*** Material for this task ***

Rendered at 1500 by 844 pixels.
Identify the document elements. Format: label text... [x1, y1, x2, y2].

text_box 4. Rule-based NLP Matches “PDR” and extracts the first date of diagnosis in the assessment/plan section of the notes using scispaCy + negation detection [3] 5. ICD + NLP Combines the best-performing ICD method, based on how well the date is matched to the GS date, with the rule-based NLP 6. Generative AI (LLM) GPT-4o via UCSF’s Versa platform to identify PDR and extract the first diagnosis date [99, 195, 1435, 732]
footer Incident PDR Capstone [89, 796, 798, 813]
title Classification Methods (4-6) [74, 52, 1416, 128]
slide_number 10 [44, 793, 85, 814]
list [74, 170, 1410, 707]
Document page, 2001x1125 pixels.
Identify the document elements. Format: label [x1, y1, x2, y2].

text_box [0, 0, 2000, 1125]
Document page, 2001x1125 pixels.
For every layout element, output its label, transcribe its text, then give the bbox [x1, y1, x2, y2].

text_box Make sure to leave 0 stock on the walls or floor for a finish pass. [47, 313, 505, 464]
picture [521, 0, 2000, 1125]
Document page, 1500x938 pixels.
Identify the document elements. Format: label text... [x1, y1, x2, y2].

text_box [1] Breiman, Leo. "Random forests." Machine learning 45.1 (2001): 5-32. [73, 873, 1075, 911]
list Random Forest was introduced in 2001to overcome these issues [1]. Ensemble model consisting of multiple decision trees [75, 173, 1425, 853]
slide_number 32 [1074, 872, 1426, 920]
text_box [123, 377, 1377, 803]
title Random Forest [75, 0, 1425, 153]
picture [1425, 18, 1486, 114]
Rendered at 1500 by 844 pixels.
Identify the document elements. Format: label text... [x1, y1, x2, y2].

*** End of Material for this task ***

About this exercise: I'd like the records returned exactly as they were written, please.

Reply to the task:
Rendered at 1500 by 844 pixels.
Identify the document elements. Format: label text... [x1, y1, x2, y2].

text_box 4. Rule-based NLP Matches “PDR” and extracts the first date of diagnosis in the assessment/plan section of the notes using scispaCy + negation detection [3] 5. ICD + NLP Combines the best-performing ICD method, based on how well the date is matched to the GS date, with the rule-based NLP 6. Generative AI (LLM) GPT-4o via UCSF’s Versa platform to identify PDR and extract the first diagnosis date [99, 195, 1435, 732]
footer Incident PDR Capstone [89, 796, 798, 813]
title Classification Methods (4-6) [74, 52, 1416, 128]
slide_number 10 [44, 793, 85, 814]
list [74, 170, 1410, 707]
Document page, 2001x1125 pixels.
Identify the document elements. Format: label [x1, y1, x2, y2].

text_box [0, 0, 2000, 1125]
Document page, 2001x1125 pixels.
For every layout element, output its label, transcribe its text, then give the bbox [x1, y1, x2, y2].

text_box Make sure to leave 0 stock on the walls or floor for a finish pass. [47, 313, 505, 464]
picture [521, 0, 2000, 1125]
Document page, 1500x938 pixels.
Identify the document elements. Format: label text... [x1, y1, x2, y2].

text_box [1] Breiman, Leo. "Random forests." Machine learning 45.1 (2001): 5-32. [73, 873, 1075, 911]
list Random Forest was introduced in 2001to overcome these issues [1]. Ensemble model consisting of multiple decision trees [75, 173, 1425, 853]
slide_number 32 [1074, 872, 1426, 920]
text_box [123, 377, 1377, 803]
title Random Forest [75, 0, 1425, 153]
picture [1425, 18, 1486, 114]
Rendered at 1500 by 844 pixels.
Identify the document elements. Format: label text... [x1, y1, x2, y2].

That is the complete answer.